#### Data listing

>>>>>

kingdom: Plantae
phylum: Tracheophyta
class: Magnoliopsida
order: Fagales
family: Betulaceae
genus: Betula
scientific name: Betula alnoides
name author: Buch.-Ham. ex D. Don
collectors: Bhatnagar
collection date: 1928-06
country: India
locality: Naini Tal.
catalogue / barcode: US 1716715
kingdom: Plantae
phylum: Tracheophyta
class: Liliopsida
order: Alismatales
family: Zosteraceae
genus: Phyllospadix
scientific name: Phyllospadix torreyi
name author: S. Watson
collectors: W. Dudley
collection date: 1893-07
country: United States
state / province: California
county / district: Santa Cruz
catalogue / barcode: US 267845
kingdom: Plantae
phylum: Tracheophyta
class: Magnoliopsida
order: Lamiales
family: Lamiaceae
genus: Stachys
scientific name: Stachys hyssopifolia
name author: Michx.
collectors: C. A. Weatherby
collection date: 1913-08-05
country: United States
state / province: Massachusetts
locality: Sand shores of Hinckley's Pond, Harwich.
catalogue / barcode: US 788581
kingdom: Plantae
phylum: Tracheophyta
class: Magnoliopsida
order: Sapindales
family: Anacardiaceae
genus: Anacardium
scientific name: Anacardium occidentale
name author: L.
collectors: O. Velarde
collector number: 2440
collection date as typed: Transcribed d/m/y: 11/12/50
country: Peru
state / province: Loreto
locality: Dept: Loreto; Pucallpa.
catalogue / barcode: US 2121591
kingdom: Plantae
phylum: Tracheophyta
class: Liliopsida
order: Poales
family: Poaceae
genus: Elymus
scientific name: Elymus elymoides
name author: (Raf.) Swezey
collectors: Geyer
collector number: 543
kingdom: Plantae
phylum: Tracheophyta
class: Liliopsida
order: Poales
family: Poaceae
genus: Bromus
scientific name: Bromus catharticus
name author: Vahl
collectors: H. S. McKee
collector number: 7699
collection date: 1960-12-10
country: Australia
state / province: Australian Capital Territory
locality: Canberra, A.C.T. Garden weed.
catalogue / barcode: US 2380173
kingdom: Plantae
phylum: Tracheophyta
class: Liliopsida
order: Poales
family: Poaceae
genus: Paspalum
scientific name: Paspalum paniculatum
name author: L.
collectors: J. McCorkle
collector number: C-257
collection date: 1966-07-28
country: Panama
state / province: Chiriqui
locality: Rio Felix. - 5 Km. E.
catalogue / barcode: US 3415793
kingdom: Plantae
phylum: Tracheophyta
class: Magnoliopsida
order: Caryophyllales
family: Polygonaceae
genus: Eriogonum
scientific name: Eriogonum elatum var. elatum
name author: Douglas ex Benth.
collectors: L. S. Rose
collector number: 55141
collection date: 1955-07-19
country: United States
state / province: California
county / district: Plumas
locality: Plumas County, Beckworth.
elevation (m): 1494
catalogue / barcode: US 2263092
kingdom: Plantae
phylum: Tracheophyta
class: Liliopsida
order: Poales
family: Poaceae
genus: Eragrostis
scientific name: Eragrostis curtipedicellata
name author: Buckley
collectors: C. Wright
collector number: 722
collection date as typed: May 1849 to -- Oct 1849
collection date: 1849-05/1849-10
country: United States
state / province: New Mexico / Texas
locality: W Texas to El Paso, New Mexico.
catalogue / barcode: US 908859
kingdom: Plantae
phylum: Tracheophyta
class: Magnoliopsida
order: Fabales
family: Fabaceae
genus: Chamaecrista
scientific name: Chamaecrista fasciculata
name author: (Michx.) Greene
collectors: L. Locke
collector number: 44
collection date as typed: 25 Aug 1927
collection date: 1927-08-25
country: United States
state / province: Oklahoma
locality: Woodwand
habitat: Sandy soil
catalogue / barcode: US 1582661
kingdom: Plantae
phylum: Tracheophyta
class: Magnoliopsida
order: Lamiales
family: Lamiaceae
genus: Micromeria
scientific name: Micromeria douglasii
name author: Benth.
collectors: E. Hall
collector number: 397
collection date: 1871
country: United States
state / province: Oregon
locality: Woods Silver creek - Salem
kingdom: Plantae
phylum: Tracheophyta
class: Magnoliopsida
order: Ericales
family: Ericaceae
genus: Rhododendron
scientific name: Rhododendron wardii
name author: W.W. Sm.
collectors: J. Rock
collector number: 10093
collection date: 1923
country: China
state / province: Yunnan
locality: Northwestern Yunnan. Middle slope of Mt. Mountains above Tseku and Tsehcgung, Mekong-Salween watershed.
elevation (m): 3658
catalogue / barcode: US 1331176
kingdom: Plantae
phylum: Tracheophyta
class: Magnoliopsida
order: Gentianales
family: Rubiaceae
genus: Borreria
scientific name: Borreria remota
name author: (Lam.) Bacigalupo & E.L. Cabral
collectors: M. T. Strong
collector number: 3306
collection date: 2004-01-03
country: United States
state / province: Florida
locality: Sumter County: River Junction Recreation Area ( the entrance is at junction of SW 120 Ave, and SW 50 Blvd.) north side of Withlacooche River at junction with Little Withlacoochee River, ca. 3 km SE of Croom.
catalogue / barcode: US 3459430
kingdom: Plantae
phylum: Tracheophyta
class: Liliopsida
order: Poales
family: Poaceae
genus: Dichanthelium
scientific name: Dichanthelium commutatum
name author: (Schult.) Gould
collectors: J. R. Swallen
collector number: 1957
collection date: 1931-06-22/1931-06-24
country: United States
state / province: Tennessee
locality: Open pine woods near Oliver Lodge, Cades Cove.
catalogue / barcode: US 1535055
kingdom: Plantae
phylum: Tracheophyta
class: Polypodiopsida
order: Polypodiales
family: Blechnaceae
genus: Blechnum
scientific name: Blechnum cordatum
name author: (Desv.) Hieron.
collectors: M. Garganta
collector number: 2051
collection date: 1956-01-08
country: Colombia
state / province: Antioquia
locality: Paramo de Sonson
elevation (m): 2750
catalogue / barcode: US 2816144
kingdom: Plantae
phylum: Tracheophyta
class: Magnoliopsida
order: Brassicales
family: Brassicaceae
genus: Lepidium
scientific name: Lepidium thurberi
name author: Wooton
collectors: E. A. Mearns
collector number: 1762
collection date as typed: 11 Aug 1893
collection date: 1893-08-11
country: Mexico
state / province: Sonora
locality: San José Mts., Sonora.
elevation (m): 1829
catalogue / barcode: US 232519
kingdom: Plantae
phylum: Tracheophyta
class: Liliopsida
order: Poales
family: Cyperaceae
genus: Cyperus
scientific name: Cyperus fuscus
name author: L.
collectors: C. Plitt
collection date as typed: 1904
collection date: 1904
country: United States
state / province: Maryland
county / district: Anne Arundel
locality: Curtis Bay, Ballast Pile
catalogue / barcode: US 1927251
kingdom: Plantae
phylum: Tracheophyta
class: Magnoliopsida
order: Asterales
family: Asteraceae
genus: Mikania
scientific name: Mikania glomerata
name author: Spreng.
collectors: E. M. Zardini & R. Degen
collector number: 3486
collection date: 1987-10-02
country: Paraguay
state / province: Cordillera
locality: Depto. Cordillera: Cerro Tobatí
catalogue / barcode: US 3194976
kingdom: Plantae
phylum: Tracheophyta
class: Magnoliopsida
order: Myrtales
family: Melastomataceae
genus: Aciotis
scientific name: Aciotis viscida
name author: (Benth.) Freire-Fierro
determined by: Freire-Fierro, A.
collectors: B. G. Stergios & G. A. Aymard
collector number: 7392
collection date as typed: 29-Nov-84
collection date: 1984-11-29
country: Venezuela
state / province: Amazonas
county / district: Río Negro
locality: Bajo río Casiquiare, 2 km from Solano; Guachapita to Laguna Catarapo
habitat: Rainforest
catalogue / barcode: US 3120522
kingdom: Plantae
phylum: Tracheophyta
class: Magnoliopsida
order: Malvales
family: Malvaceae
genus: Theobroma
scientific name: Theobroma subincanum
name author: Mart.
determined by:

<<<<<

#### Stated goal
Render every line of the items above as a Markdown table with two columns, Row and Line. Number the rows and leave out blank lines.

#### Output for this exercise
| Row | Line |
|---|---|
| 1 | kingdom: Plantae |
| 2 | phylum: Tracheophyta |
| 3 | class: Magnoliopsida |
| 4 | order: Fagales |
| 5 | family: Betulaceae |
| 6 | genus: Betula |
| 7 | scientific name: Betula alnoides |
| 8 | name author: Buch.-Ham. ex D. Don |
| 9 | collectors: Bhatnagar |
| 10 | collection date: 1928-06 |
| 11 | country: India |
| 12 | locality: Naini Tal. |
| 13 | catalogue / barcode: US 1716715 |
| 14 | kingdom: Plantae |
| 15 | phylum: Tracheophyta |
| 16 | class: Liliopsida |
| 17 | order: Alismatales |
| 18 | family: Zosteraceae |
| 19 | genus: Phyllospadix |
| 20 | scientific name: Phyllospadix torreyi |
| 21 | name author: S. Watson |
| 22 | collectors: W. Dudley |
| 23 | collection date: 1893-07 |
| 24 | country: United States |
| 25 | state / province: California |
| 26 | county / district: Santa Cruz |
| 27 | catalogue / barcode: US 267845 |
| 28 | kingdom: Plantae |
| 29 | phylum: Tracheophyta |
| 30 | class: Magnoliopsida |
| 31 | order: Lamiales |
| 32 | family: Lamiaceae |
| 33 | genus: Stachys |
| 34 | scientific name: Stachys hyssopifolia |
| 35 | name author: Michx. |
| 36 | collectors: C. A. Weatherby |
| 37 | collection date: 1913-08-05 |
| 38 | country: United States |
| 39 | state / province: Massachusetts |
| 40 | locality: Sand shores of Hinckley's Pond, Harwich. |
| 41 | catalogue / barcode: US 788581 |
| 42 | kingdom: Plantae |
| 43 | phylum: Tracheophyta |
| 44 | class: Magnoliopsida |
| 45 | order: Sapindales |
| 46 | family: Anacardiaceae |
| 47 | genus: Anacardium |
| 48 | scientific name: Anacardium occidentale |
| 49 | name author: L. |
| 50 | collectors: O. Velarde |
| 51 | collector number: 2440 |
| 52 | collection date as typed: Transcribed d/m/y: 11/12/50 |
| 53 | country: Peru |
| 54 | state / province: Loreto |
| 55 | locality: Dept: Loreto; Pucallpa. |
| 56 | catalogue / barcode: US 2121591 |
| 57 | kingdom: Plantae |
| 58 | phylum: Tracheophyta |
| 59 | class: Liliopsida |
| 60 | order: Poales |
| 61 | family: Poaceae |
| 62 | genus: Elymus |
| 63 | scientific name: Elymus elymoides |
| 64 | name author: (Raf.) Swezey |
| 65 | collectors: Geyer |
| 66 | collector number: 543 |
| 67 | kingdom: Plantae |
| 68 | phylum: Tracheophyta |
| 69 | class: Liliopsida |
| 70 | order: Poales |
| 71 | family: Poaceae |
| 72 | genus: Bromus |
| 73 | scientific name: Bromus catharticus |
| 74 | name author: Vahl |
| 75 | collectors: H. S. McKee |
| 76 | collector number: 7699 |
| 77 | collection date: 1960-12-10 |
| 78 | country: Australia |
| 79 | state / province: Australian Capital Territory |
| 80 | locality: Canberra, A.C.T. Garden weed. |
| 81 | catalogue / barcode: US 2380173 |
| 82 | kingdom: Plantae |
| 83 | phylum: Tracheophyta |
| 84 | class: Liliopsida |
| 85 | order: Poales |
| 86 | family: Poaceae |
| 87 | genus: Paspalum |
| 88 | scientific name: Paspalum paniculatum |
| 89 | name author: L. |
| 90 | collectors: J. McCorkle |
| 91 | collector number: C-257 |
| 92 | collection date: 1966-07-28 |
| 93 | country: Panama |
| 94 | state / province: Chiriqui |
| 95 | locality: Rio Felix. - 5 Km. E. |
| 96 | catalogue / barcode: US 3415793 |
| 97 | kingdom: Plantae |
| 98 | phylum: Tracheophyta |
| 99 | class: Magnoliopsida |
| 100 | order: Caryophyllales |
| 101 | family: Polygonaceae |
| 102 | genus: Eriogonum |
| 103 | scientific name: Eriogonum elatum var. elatum |
| 104 | name author: Douglas ex Benth. |
| 105 | collectors: L. S. Rose |
| 106 | collector number: 55141 |
| 107 | collection date: 1955-07-19 |
| 108 | country: United States |
| 109 | state / province: California |
| 110 | county / district: Plumas |
| 111 | locality: Plumas County, Beckworth. |
| 112 | elevation (m): 1494 |
| 113 | catalogue / barcode: US 2263092 |
| 114 | kingdom: Plantae |
| 115 | phylum: Tracheophyta |
| 116 | class: Liliopsida |
| 117 | order: Poales |
| 118 | family: Poaceae |
| 119 | genus: Eragrostis |
| 120 | scientific name: Eragrostis curtipedicellata |
| 121 | name author: Buckley |
| 122 | collectors: C. Wright |
| 123 | collector number: 722 |
| 124 | collection date as typed: May 1849 to -- Oct 1849 |
| 125 | collection date: 1849-05/1849-10 |
| 126 | country: United States |
| 127 | state / province: New Mexico / Texas |
| 128 | locality: W Texas to El Paso, New Mexico. |
| 129 | catalogue / barcode: US 908859 |
| 130 | kingdom: Plantae |
| 131 | phylum: Tracheophyta |
| 132 | class: Magnoliopsida |
| 133 | order: Fabales |
| 134 | family: Fabaceae |
| 135 | genus: Chamaecrista |
| 136 | scientific name: Chamaecrista fasciculata |
| 137 | name author: (Michx.) Greene |
| 138 | collectors: L. Locke |
| 139 | collector number: 44 |
| 140 | collection date as typed: 25 Aug 1927 |
| 141 | collection date: 1927-08-25 |
| 142 | country: United States |
| 143 | state / province: Oklahoma |
| 144 | locality: Woodwand |
| 145 | habitat: Sandy soil |
| 146 | catalogue / barcode: US 1582661 |
| 147 | kingdom: Plantae |
| 148 | phylum: Tracheophyta |
| 149 | class: Magnoliopsida |
| 150 | order: Lamiales |
| 151 | family: Lamiaceae |
| 152 | genus: Micromeria |
| 153 | scientific name: Micromeria douglasii |
| 154 | name author: Benth. |
| 155 | collectors: E. Hall |
| 156 | collector number: 397 |
| 157 | collection date: 1871 |
| 158 | country: United States |
| 159 | state / province: Oregon |
| 160 | locality: Woods Silver creek - Salem |
| 161 | kingdom: Plantae |
| 162 | phylum: Tracheophyta |
| 163 | class: Magnoliopsida |
| 164 | order: Ericales |
| 165 | family: Ericaceae |
| 166 | genus: Rhododendron |
| 167 | scientific name: Rhododendron wardii |
| 168 | name author: W.W. Sm. |
| 169 | collectors: J. Rock |
| 170 | collector number: 10093 |
| 171 | collection date: 1923 |
| 172 | country: China |
| 173 | state / province: Yunnan |
| 174 | locality: Northwestern Yunnan. Middle slope of Mt. Mountains above Tseku and Tsehcgung, Mekong-Salween watershed. |
| 175 | elevation (m): 3658 |
| 176 | catalogue / barcode: US 1331176 |
| 177 | kingdom: Plantae |
| 178 | phylum: Tracheophyta |
| 179 | class: Magnoliopsida |
| 180 | order: Gentianales |
| 181 | family: Rubiaceae |
| 182 | genus: Borreria |
| 183 | scientific name: Borreria remota |
| 184 | name author: (Lam.) Bacigalupo & E.L. Cabral |
| 185 | collectors: M. T. Strong |
| 186 | collector number: 3306 |
| 187 | collection date: 2004-01-03 |
| 188 | country: United States |
| 189 | state / province: Florida |
| 190 | locality: Sumter County: River Junction Recreation Area ( the entrance is at junction of SW 120 Ave, and SW 50 Blvd.) north side of Withlacooche River at junction with Little Withlacoochee River, ca. 3 km SE of Croom. |
| 191 | catalogue / barcode: US 3459430 |
| 192 | kingdom: Plantae |
| 193 | phylum: Tracheophyta |
| 194 | class: Liliopsida |
| 195 | order: Poales |
| 196 | family: Poaceae |
| 197 | genus: Dichanthelium |
| 198 | scientific name: Dichanthelium commutatum |
| 199 | name author: (Schult.) Gould |
| 200 | collectors: J. R. Swallen |
| 201 | collector number: 1957 |
| 202 | collection date: 1931-06-22/1931-06-24 |
| 203 | country: United States |
| 204 | state / province: Tennessee |
| 205 | locality: Open pine woods near Oliver Lodge, Cades Cove. |
| 206 | catalogue / barcode: US 1535055 |
| 207 | kingdom: Plantae |
| 208 | phylum: Tracheophyta |
| 209 | class: Polypodiopsida |
| 210 | order: Polypodiales |
| 211 | family: Blechnaceae |
| 212 | genus: Blechnum |
| 213 | scientific name: Blechnum cordatum |
| 214 | name author: (Desv.) Hieron. |
| 215 | collectors: M. Garganta |
| 216 | collector number: 2051 |
| 217 | collection date: 1956-01-08 |
| 218 | country: Colombia |
| 219 | state / province: Antioquia |
| 220 | locality: Paramo de Sonson |
| 221 | elevation (m): 2750 |
| 222 | catalogue / barcode: US 2816144 |
| 223 | kingdom: Plantae |
| 224 | phylum: Tracheophyta |
| 225 | class: Magnoliopsida |
| 226 | order: Brassicales |
| 227 | family: Brassicaceae |
| 228 | genus: Lepidium |
| 229 | scientific name: Lepidium thurberi |
| 230 | name author: Wooton |
| 231 | collectors: E. A. Mearns |
| 232 | collector number: 1762 |
| 233 | collection date as typed: 11 Aug 1893 |
| 234 | collection date: 1893-08-11 |
| 235 | country: Mexico |
| 236 | state / province: Sonora |
| 237 | locality: San José Mts., Sonora. |
| 238 | elevation (m): 1829 |
| 239 | catalogue / barcode: US 232519 |
| 240 | kingdom: Plantae |
| 241 | phylum: Tracheophyta |
| 242 | class: Liliopsida |
| 243 | order: Poales |
| 244 | family: Cyperaceae |
| 245 | genus: Cyperus |
| 246 | scientific name: Cyperus fuscus |
| 247 | name author: L. |
| 248 | collectors: C. Plitt |
| 249 | collection date as typed: 1904 |
| 250 | collection date: 1904 |
| 251 | country: United States |
| 252 | state / province: Maryland |
| 253 | county / district: Anne Arundel |
| 254 | locality: Curtis Bay, Ballast Pile |
| 255 | catalogue / barcode: US 1927251 |
| 256 | kingdom: Plantae |
| 257 | phylum: Tracheophyta |
| 258 | class: Magnoliopsida |
| 259 | order: Asterales |
| 260 | family: Asteraceae |
| 261 | genus: Mikania |
| 262 | scientific name: Mikania glomerata |
| 263 | name author: Spreng. |
| 264 | collectors: E. M. Zardini & R. Degen |
| 265 | collector number: 3486 |
| 266 | collection date: 1987-10-02 |
| 267 | country: Paraguay |
| 268 | state / province: Cordillera |
| 269 | locality: Depto. Cordillera: Cerro Tobatí |
| 270 | catalogue / barcode: US 3194976 |
| 271 | kingdom: Plantae |
| 272 | phylum: Tracheophyta |
| 273 | class: Magnoliopsida |
| 274 | order: Myrtales |
| 275 | family: Melastomataceae |
| 276 | genus: Aciotis |
| 277 | scientific name: Aciotis viscida |
| 278 | name author: (Benth.) Freire-Fierro |
| 279 | determined by: Freire-Fierro, A. |
| 280 | collectors: B. G. Stergios & G. A. Aymard |
| 281 | collector number: 7392 |
| 282 | collection date as typed: 29-Nov-84 |
| 283 | collection date: 1984-11-29 |
| 284 | country: Venezuela |
| 285 | state / province: Amazonas |
| 286 | county / district: Río Negro |
| 287 | locality: Bajo río Casiquiare, 2 km from Solano; Guachapita to Laguna Catarapo |
| 288 | habitat: Rainforest |
| 289 | catalogue / barcode: US 3120522 |
| 290 | kingdom: Plantae |
| 291 | phylum: Tracheophyta |
| 292 | class: Magnoliopsida |
| 293 | order: Malvales |
| 294 | family: Malvaceae |
| 295 | genus: Theobroma |
| 296 | scientific name: Theobroma subincanum |
| 297 | name author: Mart. |
| 298 | determined by: |